WOOL Bridge is one of 49 new sites across the South West to be added to Historic England's Heritage at Risk Register, which is published today.

Grade II-listed Wool Bridge, which partially collapsed earlier this year, has only just reopened to pedestrians.

It spans the River Frome and featured in Thomas Hardy's novel Tess of the D'Urbervilles.

In January some brickwork collapsed into the river, forcing Dorset County Council to close it so repairs could be carried out.

Part of the bridge still remains shut for further work to take place.

It is hoped the repairs will be fully completed by the end of November.

Historic England, which says Wool Bridge is the best preserved Elizabethan bridge in the county, launched the register 20 years ago to highlight listed buildings and places in England that needed help the most.

John Ette, Heritage at Risk principal in the south west, said: "Over the past 20 years we have used the Heritage at Risk Register to highlight places in need of care and attention.

"We have dedicated time, expertise and money to bring cherished places back into use and we are proud to have played our part in saving them from neglect.

"Despite the successes, other places continue to fall into disrepair.

"They have been added to this year’s Register and we will focus our attention on them in the years ahead."

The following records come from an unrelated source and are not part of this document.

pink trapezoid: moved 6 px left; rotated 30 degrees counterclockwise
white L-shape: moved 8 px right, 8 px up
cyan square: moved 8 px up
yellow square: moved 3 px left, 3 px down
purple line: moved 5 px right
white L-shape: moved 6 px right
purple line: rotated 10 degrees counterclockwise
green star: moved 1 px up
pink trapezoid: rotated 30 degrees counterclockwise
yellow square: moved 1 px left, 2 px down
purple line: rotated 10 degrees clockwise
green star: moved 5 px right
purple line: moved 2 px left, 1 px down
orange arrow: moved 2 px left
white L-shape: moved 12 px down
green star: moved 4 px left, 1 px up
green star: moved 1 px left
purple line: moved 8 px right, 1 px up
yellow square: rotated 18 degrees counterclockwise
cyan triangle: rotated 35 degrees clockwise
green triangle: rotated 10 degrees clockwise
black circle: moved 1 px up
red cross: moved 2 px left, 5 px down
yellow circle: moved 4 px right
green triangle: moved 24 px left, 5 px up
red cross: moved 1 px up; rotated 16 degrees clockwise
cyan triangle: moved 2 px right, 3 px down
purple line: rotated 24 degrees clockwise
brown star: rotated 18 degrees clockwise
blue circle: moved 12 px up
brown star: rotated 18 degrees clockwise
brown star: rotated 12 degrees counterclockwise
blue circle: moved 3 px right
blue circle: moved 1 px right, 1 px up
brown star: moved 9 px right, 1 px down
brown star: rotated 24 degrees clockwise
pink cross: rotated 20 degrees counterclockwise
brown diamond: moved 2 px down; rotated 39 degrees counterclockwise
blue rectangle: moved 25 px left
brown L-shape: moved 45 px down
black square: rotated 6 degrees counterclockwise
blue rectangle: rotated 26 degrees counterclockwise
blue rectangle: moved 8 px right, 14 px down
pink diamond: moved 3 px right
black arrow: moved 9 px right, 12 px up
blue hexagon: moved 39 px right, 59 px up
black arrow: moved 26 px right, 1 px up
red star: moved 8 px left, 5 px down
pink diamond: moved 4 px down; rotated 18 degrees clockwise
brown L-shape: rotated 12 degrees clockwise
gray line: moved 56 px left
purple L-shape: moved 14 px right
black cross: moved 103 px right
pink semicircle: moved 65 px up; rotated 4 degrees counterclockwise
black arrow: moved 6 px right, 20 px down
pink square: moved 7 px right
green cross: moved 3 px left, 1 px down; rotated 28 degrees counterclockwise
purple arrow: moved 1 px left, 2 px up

Meanwhile, progress has also been noted at Dorset's Tolpuddle Chapel, which is also on the at risk register.

An Historic England spokesman explained: "This remarkable building is under the care of the enthusiastic volunteers at the Tolpuddle Old Chapel Trust, supported by professional advisers, who have developed a sensitive scheme for its repair and extension to bring the chapel into use as a facility for the community and a place of contemplation.

"Listed building consent was approved in the summer of 2018 and funding is now being sought from the Heritage Lottery Fund for the delivery of this project."

The future has been secured for 68 per cent of South West sites that were on the register when it launched in 1998.

St Giles, Wimborne St Giles, a family-owned country house which was vacant and uninhabitable at that time is one of those success stories.